Hersh vs Obama, Ctd

Earlier this week, Sy Hersh questioned whether Assad actually launched the Syrian chemical weapons attack. Eliot Higgins pushes back:

Hersh … discusses the possibility that the sarin was produced by Jabhat al-Nusra, the al Qaeda-affiliated group that’s fighting Assad. I asked chemical weapons specialist Dan Kaszeta for his opinion on that. He compared the possibility of Jabhat al-Nusra using chemical weapons to another terrorist attack involving sarin: the 1996 gassing of the Tokyo subway by the Aum Shinrikyo cult.

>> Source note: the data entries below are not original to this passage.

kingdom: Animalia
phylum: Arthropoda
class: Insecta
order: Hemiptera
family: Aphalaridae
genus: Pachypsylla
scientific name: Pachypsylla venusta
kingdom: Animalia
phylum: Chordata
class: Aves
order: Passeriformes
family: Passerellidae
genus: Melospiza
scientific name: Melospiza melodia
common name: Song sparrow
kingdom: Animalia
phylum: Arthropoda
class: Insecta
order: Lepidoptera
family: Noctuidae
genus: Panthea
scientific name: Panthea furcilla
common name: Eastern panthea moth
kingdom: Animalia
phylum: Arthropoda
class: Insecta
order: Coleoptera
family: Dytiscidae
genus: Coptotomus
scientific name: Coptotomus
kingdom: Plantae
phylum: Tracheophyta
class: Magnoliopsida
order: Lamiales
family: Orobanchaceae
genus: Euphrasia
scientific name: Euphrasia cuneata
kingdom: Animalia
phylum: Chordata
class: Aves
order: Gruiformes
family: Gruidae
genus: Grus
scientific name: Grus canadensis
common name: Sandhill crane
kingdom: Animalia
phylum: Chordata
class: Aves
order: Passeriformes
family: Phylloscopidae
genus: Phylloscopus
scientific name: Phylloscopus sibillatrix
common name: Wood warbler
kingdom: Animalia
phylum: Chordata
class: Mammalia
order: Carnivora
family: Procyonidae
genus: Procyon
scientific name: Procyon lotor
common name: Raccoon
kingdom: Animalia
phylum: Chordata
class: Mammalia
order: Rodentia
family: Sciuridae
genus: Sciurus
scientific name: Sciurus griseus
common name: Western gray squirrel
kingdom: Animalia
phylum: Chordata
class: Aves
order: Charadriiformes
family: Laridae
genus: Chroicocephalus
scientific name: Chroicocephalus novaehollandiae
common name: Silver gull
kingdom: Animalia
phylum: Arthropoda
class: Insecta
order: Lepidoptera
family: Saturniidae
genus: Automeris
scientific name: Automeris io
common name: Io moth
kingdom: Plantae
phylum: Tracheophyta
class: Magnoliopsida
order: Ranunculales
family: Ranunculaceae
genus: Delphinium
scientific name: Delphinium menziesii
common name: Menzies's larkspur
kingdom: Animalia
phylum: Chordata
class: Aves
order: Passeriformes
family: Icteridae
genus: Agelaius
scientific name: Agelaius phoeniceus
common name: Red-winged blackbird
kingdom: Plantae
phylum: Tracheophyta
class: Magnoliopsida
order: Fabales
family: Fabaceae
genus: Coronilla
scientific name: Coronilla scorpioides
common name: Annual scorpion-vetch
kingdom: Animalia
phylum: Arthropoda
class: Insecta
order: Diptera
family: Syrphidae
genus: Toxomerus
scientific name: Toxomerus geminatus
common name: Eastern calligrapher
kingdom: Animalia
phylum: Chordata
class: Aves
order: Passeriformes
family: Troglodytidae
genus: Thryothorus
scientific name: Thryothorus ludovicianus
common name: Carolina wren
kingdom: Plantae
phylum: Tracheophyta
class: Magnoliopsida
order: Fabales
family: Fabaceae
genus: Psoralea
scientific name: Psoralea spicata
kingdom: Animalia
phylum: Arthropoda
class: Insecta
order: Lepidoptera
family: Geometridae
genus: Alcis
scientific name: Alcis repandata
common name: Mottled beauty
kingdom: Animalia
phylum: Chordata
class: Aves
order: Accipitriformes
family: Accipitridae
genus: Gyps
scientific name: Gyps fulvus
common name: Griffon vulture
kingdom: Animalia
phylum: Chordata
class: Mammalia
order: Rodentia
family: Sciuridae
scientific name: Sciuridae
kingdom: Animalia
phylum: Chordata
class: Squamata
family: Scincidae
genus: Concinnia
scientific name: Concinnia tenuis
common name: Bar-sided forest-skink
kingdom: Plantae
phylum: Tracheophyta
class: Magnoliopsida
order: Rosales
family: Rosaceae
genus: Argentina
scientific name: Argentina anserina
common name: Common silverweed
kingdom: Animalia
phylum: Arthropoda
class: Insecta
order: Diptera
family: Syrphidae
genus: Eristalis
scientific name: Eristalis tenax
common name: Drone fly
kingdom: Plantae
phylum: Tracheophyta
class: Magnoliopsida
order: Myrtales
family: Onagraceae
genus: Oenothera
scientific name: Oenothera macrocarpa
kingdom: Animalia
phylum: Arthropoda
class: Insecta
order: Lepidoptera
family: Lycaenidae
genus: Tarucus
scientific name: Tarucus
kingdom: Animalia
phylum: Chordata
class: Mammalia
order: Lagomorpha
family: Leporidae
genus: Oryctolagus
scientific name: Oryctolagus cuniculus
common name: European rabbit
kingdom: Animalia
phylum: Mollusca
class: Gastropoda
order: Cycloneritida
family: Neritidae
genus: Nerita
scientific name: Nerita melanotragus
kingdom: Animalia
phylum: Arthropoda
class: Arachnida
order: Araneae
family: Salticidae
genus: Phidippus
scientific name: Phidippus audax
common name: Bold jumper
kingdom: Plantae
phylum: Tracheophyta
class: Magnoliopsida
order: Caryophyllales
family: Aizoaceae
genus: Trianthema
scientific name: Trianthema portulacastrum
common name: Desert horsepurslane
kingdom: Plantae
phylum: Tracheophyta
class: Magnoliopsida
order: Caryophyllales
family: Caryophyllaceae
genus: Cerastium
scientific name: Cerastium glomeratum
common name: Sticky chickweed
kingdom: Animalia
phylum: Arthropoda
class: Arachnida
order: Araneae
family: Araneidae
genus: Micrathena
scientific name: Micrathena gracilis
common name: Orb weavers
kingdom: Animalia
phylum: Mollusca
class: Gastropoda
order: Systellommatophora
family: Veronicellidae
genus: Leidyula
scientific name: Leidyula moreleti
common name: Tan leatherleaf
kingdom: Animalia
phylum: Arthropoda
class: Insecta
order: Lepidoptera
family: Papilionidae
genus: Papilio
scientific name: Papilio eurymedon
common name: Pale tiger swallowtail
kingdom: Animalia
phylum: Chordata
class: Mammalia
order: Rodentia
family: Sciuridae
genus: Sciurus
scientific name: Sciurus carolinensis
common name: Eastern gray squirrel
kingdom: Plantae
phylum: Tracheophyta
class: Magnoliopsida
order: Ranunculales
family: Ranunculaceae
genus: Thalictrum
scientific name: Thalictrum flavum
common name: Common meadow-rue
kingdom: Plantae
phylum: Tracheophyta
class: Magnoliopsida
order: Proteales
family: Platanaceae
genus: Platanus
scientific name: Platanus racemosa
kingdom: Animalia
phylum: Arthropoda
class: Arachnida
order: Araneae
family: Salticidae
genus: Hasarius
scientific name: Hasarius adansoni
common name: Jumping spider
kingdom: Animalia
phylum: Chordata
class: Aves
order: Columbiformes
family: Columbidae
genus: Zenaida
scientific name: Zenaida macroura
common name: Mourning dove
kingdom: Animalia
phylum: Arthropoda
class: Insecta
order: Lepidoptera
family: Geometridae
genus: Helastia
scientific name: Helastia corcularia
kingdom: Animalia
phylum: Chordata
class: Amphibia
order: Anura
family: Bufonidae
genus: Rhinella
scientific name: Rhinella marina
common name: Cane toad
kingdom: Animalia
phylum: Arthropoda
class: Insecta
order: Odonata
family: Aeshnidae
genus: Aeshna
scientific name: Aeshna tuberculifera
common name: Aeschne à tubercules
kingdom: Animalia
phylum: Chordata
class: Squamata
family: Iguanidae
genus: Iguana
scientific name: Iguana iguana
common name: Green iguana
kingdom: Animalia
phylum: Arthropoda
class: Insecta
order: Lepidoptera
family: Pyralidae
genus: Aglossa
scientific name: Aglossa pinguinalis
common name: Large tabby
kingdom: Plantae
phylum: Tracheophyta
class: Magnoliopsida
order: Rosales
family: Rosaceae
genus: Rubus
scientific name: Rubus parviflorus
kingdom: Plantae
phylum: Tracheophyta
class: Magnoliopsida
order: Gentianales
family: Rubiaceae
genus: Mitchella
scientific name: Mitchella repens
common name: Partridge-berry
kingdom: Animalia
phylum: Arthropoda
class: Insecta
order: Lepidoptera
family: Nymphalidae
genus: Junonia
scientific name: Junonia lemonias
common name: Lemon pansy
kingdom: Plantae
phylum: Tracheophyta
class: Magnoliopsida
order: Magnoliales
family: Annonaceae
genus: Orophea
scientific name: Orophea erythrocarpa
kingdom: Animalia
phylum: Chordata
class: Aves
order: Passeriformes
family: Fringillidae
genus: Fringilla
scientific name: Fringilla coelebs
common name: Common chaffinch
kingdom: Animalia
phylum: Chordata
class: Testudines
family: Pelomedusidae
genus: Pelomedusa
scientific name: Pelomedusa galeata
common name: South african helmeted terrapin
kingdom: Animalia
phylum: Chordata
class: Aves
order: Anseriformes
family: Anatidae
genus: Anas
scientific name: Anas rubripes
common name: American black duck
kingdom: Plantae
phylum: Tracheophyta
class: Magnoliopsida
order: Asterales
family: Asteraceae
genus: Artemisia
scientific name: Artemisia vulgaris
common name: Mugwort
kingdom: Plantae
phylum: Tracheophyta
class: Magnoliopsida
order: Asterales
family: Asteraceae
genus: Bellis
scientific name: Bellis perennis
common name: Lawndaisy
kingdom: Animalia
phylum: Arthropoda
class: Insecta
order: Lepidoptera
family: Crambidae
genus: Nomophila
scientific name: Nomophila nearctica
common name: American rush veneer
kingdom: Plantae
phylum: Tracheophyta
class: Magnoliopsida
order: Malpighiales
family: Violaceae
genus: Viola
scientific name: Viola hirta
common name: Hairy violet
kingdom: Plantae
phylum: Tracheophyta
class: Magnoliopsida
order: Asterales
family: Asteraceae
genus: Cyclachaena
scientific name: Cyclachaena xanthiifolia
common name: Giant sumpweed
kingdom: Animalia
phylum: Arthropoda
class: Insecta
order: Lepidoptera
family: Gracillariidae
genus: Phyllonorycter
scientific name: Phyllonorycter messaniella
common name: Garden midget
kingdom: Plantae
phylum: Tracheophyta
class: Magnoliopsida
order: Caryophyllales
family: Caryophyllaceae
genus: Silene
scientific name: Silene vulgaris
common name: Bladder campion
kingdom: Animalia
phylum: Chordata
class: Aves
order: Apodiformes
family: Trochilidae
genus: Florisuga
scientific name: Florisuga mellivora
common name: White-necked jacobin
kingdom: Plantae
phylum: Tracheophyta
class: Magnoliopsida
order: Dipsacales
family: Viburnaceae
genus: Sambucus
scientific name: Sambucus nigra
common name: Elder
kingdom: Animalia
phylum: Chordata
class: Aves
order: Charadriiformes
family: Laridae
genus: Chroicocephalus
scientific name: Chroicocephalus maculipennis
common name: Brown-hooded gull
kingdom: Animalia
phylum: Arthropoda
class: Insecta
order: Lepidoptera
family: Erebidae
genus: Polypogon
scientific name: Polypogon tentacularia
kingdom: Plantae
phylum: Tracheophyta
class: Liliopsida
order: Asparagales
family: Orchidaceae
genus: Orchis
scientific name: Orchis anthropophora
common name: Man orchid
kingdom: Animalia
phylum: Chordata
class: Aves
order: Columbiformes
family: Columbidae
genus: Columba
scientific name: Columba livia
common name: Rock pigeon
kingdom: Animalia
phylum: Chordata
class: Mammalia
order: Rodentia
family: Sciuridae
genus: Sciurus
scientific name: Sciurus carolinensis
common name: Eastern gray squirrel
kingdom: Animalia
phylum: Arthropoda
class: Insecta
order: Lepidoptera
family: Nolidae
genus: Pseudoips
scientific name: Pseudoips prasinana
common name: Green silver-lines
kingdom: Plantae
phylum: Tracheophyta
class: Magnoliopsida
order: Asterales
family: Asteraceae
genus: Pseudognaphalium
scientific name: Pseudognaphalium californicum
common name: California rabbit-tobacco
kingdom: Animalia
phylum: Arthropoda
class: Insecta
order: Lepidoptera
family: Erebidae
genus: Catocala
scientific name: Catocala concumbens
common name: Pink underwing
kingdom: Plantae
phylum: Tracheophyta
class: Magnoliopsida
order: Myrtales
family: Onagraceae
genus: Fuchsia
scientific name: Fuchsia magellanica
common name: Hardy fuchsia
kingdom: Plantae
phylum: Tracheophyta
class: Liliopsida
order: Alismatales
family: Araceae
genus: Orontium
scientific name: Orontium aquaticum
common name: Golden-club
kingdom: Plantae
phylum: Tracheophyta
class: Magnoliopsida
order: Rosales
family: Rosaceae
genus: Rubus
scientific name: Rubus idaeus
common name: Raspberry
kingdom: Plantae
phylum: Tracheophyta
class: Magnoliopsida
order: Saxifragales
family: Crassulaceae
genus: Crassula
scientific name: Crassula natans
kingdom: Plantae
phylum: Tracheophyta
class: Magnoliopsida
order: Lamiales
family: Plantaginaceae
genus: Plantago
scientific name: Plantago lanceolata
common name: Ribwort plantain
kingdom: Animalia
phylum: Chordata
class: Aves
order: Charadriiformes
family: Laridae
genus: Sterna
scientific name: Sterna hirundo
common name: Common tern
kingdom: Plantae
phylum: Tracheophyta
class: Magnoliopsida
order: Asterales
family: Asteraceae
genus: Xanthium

“The 1994 to 1996 Japanese experience tells us that even a very large and sophisticated effort comprising many millions of dollars, a dedicated large facility, and a lot of skilled labor results only in liters of sarin, not tons,” Kaszeta said. “Even if the Aug. 21 attack is limited to the eight Volcano rockets that we seem to be talking about, we’re looking at an industrial effort two orders of magnitude larger than the Aum Shinrikyo effort. This is a nontrivial and very costly undertaking, and I highly doubt whether any of the possible nonstate actors involved here have the factory to have produced it. Where is this factory? Where is the waste stream? Where are the dozens of skilled people — not just one al Qaeda member — needed to produce this amount of material?”

Joanna Paraszczuk and Scott Lucas pile on:

Hersh also does not examine how insurgents could fire multiple chemical warheads on opposition-controlled towns like the West Ghouta Moadamiyyat ash-Sham. That town, one of the first places that started to demonstrate against the Assad regime over two years ago, has been under a tight regime siege for over a year and is literally surrounded by key regime military strongholds. It is right next to the Mezzeh Military Airport, the site of fierce fighting between regime and insurgent fighters, and just south of the 4th Armored Division base, Sumarieh residences, and key police housing. So while it is easy to see how regime forces could fire on Moadamiyyat ash-Sham from outside the town — indeed, the regime is firing conventional weapons at the town on a daily basis — it would be practically and logistically impossible for insurgents to fire at short-to-medium range from outside the town.

Nor does Hersh bother to examine motive. Why would insurgents fire multiple chemical weapons at Moadamiyyat ash-Sham, a strategically-important opposition-controlled town that had resisted a siege for almost a year at the time of the August 21 attacks? Who would want to weaken the town by causing mass casualties and mass panic?